Shypoke Eggs | Homesick Texans

You could be forgiven for thinking that shypoke eggs were actually what they claimed. The wide white outer ring surrounding a bright orange raised nub certainly looks like an egg.

However, if you take a closer look, you’ll see that the lift comes from pickled jalapeños and not egg protein, but melted white and yellow cheese that provides the color. Shypoke eggs are not what they seem.

When I first encountered this San Antonio specialty, like many others, I believed it was a fried egg. However, when I learned it was a Tex-Mex appetizer instead, I was even more intrigued. The concept was incredibly clever.

The story of the shypoke egg goes back to a man named Loyal D. Hipp. In 1950 he opened a beer bar called the Hipps Bubble Room on San Antonio’s McCullough Street. It had a festive atmosphere as it was decorated with Christmas lights and a toy train circling the bar.

House specialties were cold beer, greasy burgers, and the aforementioned shypoke eggs. The latter was Hipp’s nod to nachos, then a new Tex-Mex dish.

According to the story, Ingacio Anaya created nachos in 1943 in the Victory Room in Piedras Negras, just across the border from the military town of Eagle Pass, Texas. A group of army women were visiting and asked him to bring a snack to go with their drinks.

Anaya improvised by making corn tortillas crispy, slicing them into quarters, and then layering them with cheese and jalapeño before melting them. He named his creation Nacho’s especiales, which translates to Nacho’s Specials, with Nacho being a nickname for Ignacio.

By the early 1950s, this frontier creation had made its way along the border and throughout South Texas and had become a frequent addition to menus. During that time, Loyal and his son Dick ate a plate of nachos at Nuevo Laredo. As they ate, Loyal decided to make some changes to the original format. The shypoke eggs were the result.

Much like the hen-and-egg story, it’s not clear if the optical illusion came first or simply his idea for a round two-cheese nacho.

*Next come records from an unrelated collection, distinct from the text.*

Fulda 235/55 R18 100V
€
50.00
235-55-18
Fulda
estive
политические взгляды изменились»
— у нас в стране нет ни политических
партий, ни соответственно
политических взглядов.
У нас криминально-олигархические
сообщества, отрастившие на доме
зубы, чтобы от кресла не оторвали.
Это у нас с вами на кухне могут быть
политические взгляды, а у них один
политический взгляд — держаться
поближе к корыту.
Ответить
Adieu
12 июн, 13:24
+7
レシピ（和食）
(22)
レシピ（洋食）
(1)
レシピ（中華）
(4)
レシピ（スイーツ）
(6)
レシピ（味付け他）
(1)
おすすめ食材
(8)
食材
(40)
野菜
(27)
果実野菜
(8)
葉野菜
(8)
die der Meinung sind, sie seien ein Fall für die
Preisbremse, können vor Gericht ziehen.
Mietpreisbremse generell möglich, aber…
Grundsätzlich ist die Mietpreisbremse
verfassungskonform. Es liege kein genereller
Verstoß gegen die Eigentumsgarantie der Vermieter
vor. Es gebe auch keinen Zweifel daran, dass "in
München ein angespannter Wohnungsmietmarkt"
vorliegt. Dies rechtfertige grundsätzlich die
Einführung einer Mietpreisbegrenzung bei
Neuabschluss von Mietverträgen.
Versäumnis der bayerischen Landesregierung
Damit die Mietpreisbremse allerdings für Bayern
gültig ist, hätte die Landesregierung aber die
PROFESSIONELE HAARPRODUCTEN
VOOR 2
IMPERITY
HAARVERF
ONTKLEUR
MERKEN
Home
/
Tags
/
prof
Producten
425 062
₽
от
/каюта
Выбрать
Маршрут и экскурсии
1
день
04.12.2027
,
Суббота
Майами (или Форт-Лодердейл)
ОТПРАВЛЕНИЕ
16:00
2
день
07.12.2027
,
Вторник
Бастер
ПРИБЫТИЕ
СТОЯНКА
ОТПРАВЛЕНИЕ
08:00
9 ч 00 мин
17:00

Regardless, his creation looked like an egg and he named it Shypoke because the word refers to an imaginary bird, which those eggs most certainly were.

In 1960, Dick opened his own shop, Little Hipp’s, just a few yards from his father’s apartment. Shypoke eggs were also on his menu. In 1974, Dick opened a shypoke egg stand during the fiesta at San Antonio’s Night in Old San Antonio (NIOSA) festival, and by that time the snack had gained tremendous traction. They are still served today and his stand often has the longest queues.

After Little Hipp’s closed in 2002, one of its chefs, a man named Tim Lang, opened a restaurant called Timbo’s. With the blessing of the Hipp family, he also included eggs on his menu. However, it has since closed, leaving only the Fiesta booth as the only commercial venue to offer them. I decided to try my hand at making them at home.

Now those offered at Fiesta and the eggs’ previous restaurant houses used American cheese. However, in my making, I chose Monterey Jack for the white ring and yellow medium cheddar for my “yolk.”

While you can make these with regular 6-inch corn tortillas, I picked up some small 3-inch corn tortillas meant for street tacos and found that they make the snack more portable. I fry my tortillas, but round tortilla chips could also be used.

Here’s a recipe that gives some pointers regarding the amounts of cheese used and timing. However, if you have experience making proper nachos, you’ll find that not only is this very similar, but it’s also a loose dish that can cater to your own needs as well. Serve with salsa on the side.

Shypoke Eggs

course starter

Kitchen Tex-Mex

portions 4

author Lisa Fain

  • 2 tablespoon safflower oil
  • 16 (3 inch) corn tortillas
  • 16-32 pickled jalapeño slices
  • 8th ounces Monterey Jack shredded
  • 4 ounces yellow cheddar, cut into 16 small squares
  • Salsa to serve
  • Preheat oven to 425°F.

  • Pour the oil onto a sheet pan and place the tortillas on top, spreading them on both sides so they are coated in the oil. Bake on middle shelf for 15-17 minutes or until tortillas are crispy. Take out of the oven.

  • Place an oven rack 6 inches from the heating element. Turn on the broiler.

  • After a few minutes, when cool enough to handle, evenly space the tortillas on the sheet pan if they aren’t already.

  • Place 1 or 2 pickled jalapeño slices in the center of each crispy tortilla. Next, sprinkle 1 tablespoon grated Monterey Jack cheese evenly over the tortilla and jalapeño. Finally, place a square of yellow cheddar in the center over the peppers.

  • When all are coated, place pan under broiler and cook until cheese is melted, 1-2 minutes. Serve immediately with salsa.